[Provided data]
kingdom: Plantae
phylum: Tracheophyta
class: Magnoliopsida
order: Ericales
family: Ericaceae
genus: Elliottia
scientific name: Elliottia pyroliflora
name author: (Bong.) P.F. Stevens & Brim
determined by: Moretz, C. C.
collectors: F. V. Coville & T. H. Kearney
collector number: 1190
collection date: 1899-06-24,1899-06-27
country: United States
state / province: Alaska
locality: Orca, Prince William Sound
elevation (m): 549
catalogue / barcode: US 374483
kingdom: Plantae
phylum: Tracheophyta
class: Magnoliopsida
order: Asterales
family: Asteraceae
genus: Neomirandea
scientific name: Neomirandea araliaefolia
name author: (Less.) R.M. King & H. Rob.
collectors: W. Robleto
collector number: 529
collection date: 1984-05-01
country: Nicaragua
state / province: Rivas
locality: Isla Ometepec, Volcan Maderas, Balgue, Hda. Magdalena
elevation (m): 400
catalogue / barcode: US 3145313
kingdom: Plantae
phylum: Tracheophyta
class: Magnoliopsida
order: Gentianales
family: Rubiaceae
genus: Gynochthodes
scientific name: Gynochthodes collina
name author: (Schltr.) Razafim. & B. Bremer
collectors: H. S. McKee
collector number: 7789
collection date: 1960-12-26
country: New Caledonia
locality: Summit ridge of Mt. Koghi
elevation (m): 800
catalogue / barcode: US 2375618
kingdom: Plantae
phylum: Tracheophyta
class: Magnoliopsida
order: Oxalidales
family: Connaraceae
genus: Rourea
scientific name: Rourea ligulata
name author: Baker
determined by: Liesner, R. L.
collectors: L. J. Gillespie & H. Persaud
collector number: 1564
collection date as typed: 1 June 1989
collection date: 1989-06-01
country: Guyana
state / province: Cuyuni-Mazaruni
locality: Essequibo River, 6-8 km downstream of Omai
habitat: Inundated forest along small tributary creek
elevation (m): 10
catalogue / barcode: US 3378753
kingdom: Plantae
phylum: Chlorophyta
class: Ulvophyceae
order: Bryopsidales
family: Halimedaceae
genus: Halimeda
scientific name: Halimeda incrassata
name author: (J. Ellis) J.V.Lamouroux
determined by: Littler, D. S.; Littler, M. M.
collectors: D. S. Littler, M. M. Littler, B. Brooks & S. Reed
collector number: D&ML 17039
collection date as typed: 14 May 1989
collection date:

[Instructions to follow] Can you print every one of the lines above word for word, without changing anything?

[Response to the exercise]
kingdom: Plantae
phylum: Tracheophyta
class: Magnoliopsida
order: Ericales
family: Ericaceae
genus: Elliottia
scientific name: Elliottia pyroliflora
name author: (Bong.) P.F. Stevens & Brim
determined by: Moretz, C. C.
collectors: F. V. Coville & T. H. Kearney
collector number: 1190
collection date: 1899-06-24,1899-06-27
country: United States
state / province: Alaska
locality: Orca, Prince William Sound
elevation (m): 549
catalogue / barcode: US 374483
kingdom: Plantae
phylum: Tracheophyta
class: Magnoliopsida
order: Asterales
family: Asteraceae
genus: Neomirandea
scientific name: Neomirandea araliaefolia
name author: (Less.) R.M. King & H. Rob.
collectors: W. Robleto
collector number: 529
collection date: 1984-05-01
country: Nicaragua
state / province: Rivas
locality: Isla Ometepec, Volcan Maderas, Balgue, Hda. Magdalena
elevation (m): 400
catalogue / barcode: US 3145313
kingdom: Plantae
phylum: Tracheophyta
class: Magnoliopsida
order: Gentianales
family: Rubiaceae
genus: Gynochthodes
scientific name: Gynochthodes collina
name author: (Schltr.) Razafim. & B. Bremer
collectors: H. S. McKee
collector number: 7789
collection date: 1960-12-26
country: New Caledonia
locality: Summit ridge of Mt. Koghi
elevation (m): 800
catalogue / barcode: US 2375618
kingdom: Plantae
phylum: Tracheophyta
class: Magnoliopsida
order: Oxalidales
family: Connaraceae
genus: Rourea
scientific name: Rourea ligulata
name author: Baker
determined by: Liesner, R. L.
collectors: L. J. Gillespie & H. Persaud
collector number: 1564
collection date as typed: 1 June 1989
collection date: 1989-06-01
country: Guyana
state / province: Cuyuni-Mazaruni
locality: Essequibo River, 6-8 km downstream of Omai
habitat: Inundated forest along small tributary creek
elevation (m): 10
catalogue / barcode: US 3378753
kingdom: Plantae
phylum: Chlorophyta
class: Ulvophyceae
order: Bryopsidales
family: Halimedaceae
genus: Halimeda
scientific name: Halimeda incrassata
name author: (J. Ellis) J.V.Lamouroux
determined by: Littler, D. S.; Littler, M. M.
collectors: D. S. Littler, M. M. Littler, B. Brooks & S. Reed
collector number: D&ML 17039
collection date as typed: 14 May 1989
collection date:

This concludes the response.